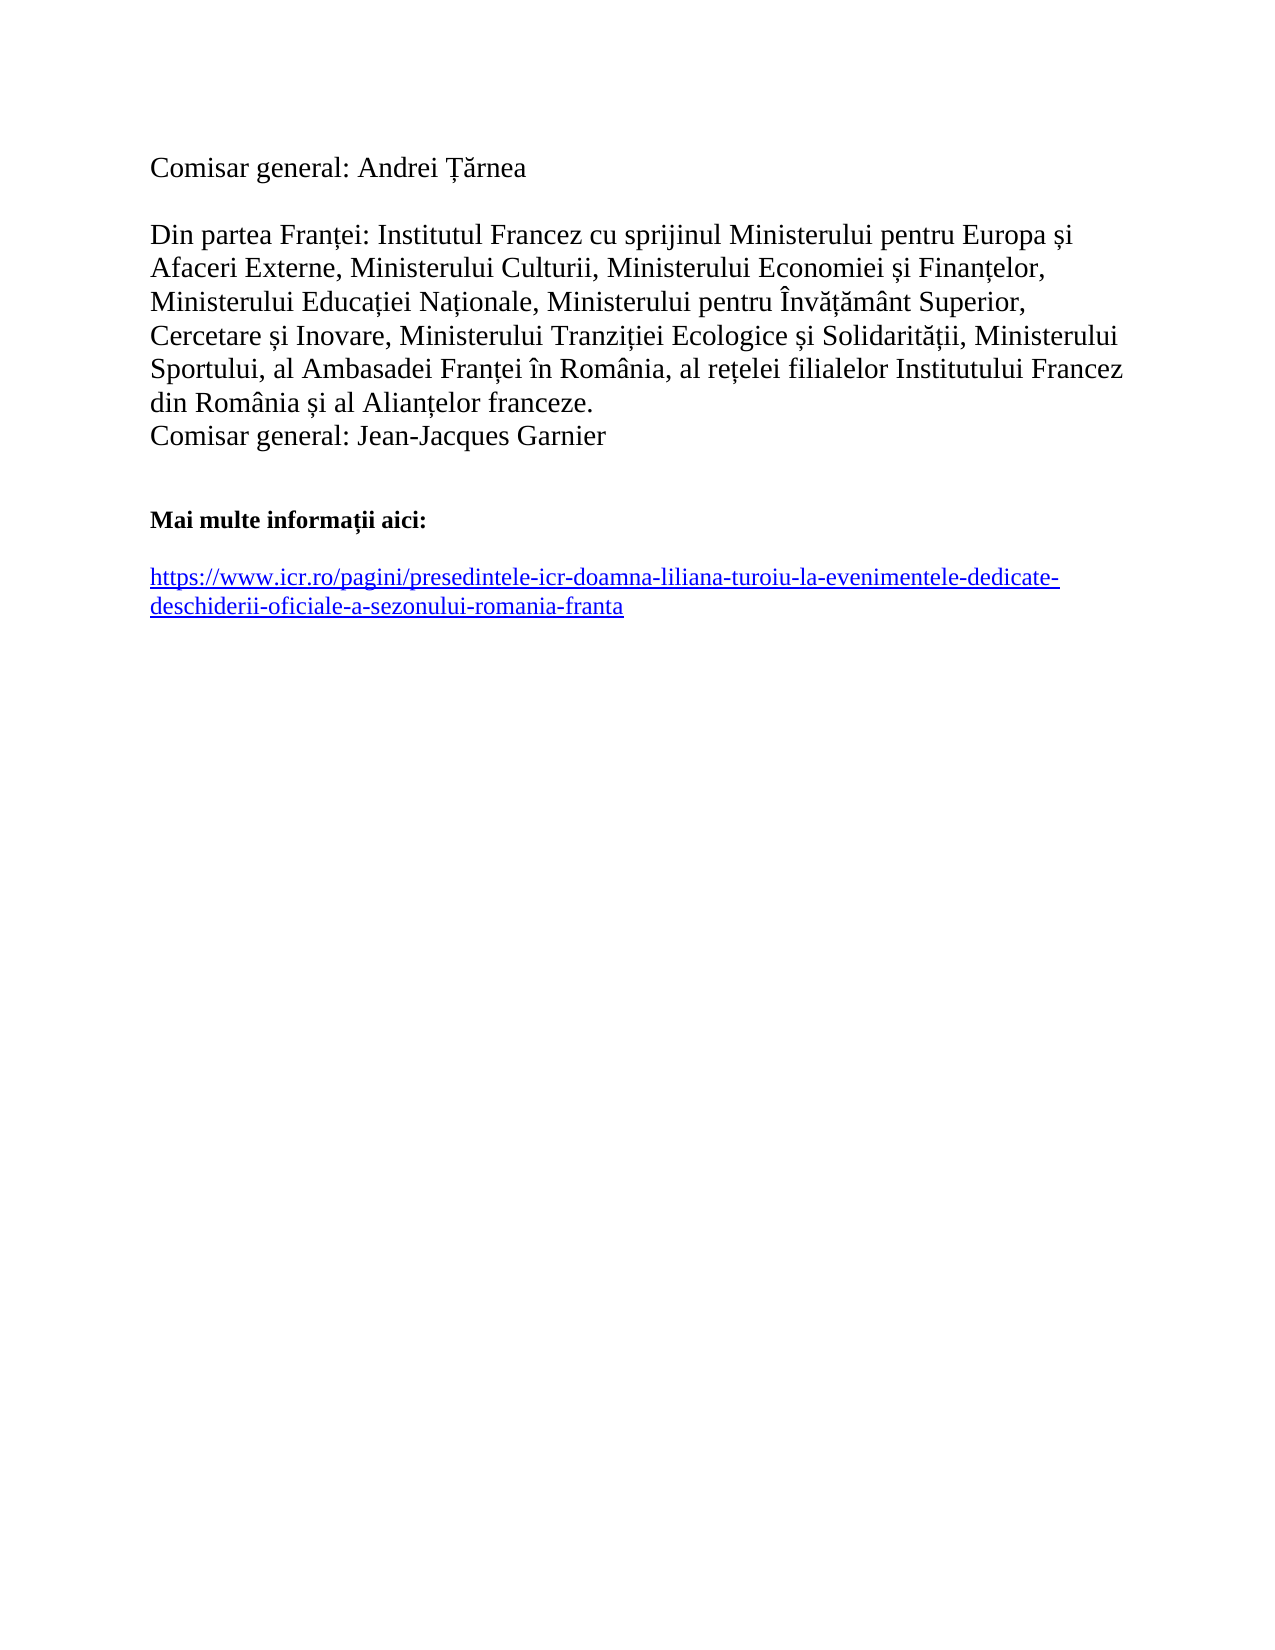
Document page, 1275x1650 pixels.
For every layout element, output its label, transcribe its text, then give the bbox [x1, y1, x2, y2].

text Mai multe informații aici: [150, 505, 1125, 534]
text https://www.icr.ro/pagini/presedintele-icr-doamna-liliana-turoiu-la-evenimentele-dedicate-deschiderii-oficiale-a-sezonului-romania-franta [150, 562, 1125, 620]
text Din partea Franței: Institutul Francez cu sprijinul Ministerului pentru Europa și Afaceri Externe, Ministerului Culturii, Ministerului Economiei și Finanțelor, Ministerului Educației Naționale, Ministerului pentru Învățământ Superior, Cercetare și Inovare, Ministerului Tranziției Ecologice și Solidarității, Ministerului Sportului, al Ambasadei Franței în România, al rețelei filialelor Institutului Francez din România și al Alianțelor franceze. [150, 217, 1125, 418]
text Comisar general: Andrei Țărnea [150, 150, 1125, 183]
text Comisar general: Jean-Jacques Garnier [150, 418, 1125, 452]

# # # # # # #

### EXERCISE DETAILS
Without the pictures, return the records above exactly as given.

### ANSWER
Document page, 1275x1650 pixels.
For every layout element, output its label, transcribe its text, then give the bbox [x1, y1, x2, y2].

text Mai multe informații aici: [150, 505, 1125, 534]
text https://www.icr.ro/pagini/presedintele-icr-doamna-liliana-turoiu-la-evenimentele-dedicate-deschiderii-oficiale-a-sezonului-romania-franta [150, 562, 1125, 620]
text Din partea Franței: Institutul Francez cu sprijinul Ministerului pentru Europa și Afaceri Externe, Ministerului Culturii, Ministerului Economiei și Finanțelor, Ministerului Educației Naționale, Ministerului pentru Învățământ Superior, Cercetare și Inovare, Ministerului Tranziției Ecologice și Solidarității, Ministerului Sportului, al Ambasadei Franței în România, al rețelei filialelor Institutului Francez din România și al Alianțelor franceze. [150, 217, 1125, 418]
text Comisar general: Andrei Țărnea [150, 150, 1125, 183]
text Comisar general: Jean-Jacques Garnier [150, 418, 1125, 452]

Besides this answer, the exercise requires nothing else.